What you should copy is the line containing "ring mcp: (738, 529)" and all lines after it in the entries below, exactly and without anything added.

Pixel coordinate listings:
● ● ● ●

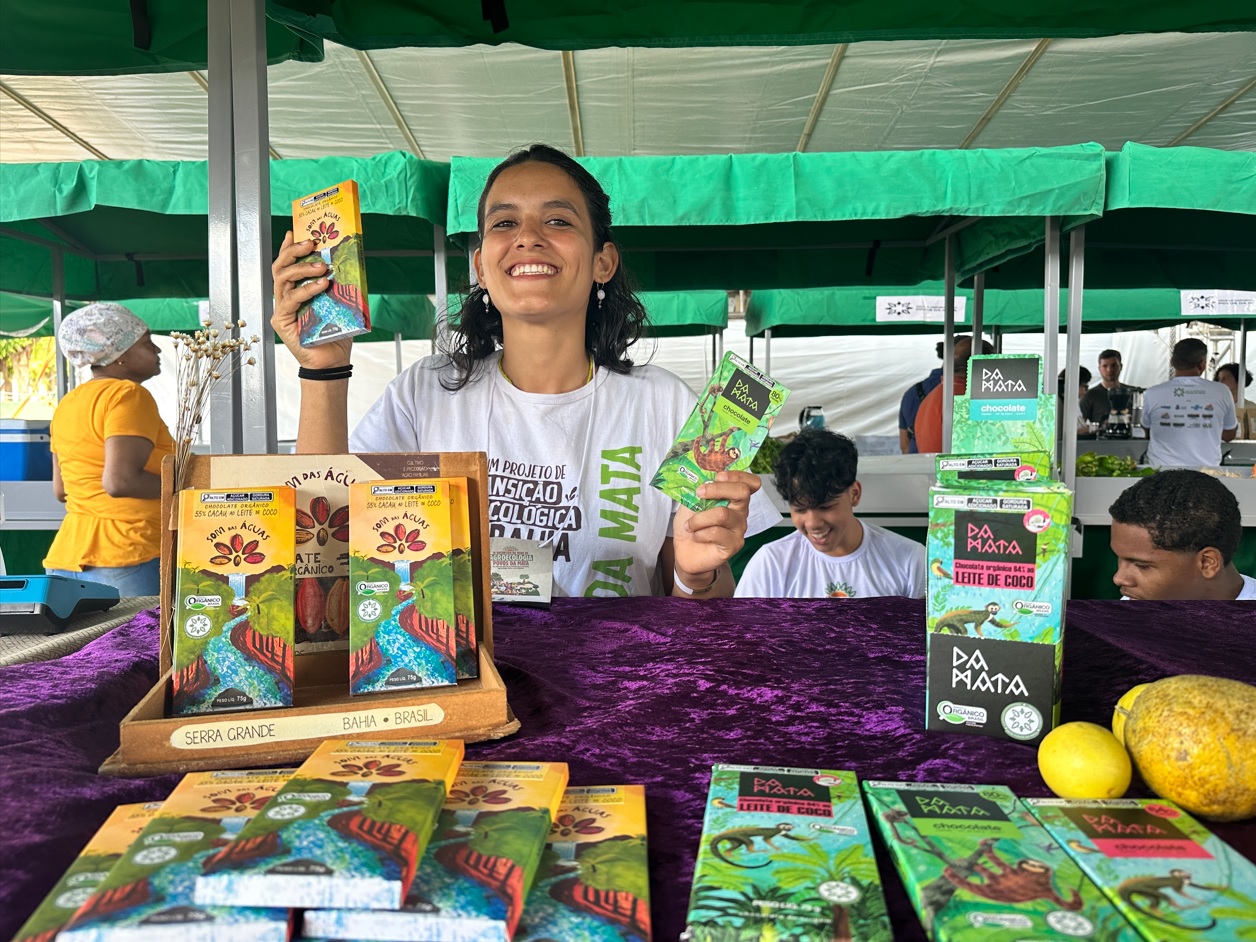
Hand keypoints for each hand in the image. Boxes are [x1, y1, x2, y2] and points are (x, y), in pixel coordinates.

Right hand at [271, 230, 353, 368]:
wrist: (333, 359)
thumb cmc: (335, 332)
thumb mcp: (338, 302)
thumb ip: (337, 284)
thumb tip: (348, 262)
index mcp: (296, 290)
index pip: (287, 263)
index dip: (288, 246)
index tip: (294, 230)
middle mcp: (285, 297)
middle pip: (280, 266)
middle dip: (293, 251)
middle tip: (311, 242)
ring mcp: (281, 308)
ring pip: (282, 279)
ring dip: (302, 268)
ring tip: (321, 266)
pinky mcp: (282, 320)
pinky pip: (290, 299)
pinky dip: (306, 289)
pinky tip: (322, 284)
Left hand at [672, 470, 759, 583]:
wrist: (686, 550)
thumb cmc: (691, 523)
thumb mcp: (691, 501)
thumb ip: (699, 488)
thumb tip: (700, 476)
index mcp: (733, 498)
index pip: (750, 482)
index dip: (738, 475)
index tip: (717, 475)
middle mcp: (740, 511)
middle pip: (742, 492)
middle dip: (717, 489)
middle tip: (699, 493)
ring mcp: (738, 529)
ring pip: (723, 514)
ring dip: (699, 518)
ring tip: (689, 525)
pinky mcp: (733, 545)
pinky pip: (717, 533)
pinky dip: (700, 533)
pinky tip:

● ● ● ●

◆ Result for this task ◆
ring mcp: (738, 529)
ring pip: (723, 514)
ring dip: (699, 518)
ring tip: (689, 525)
pinky mcp: (733, 545)
pinky pip: (717, 533)
pinky dip: (700, 533)
pinky tip:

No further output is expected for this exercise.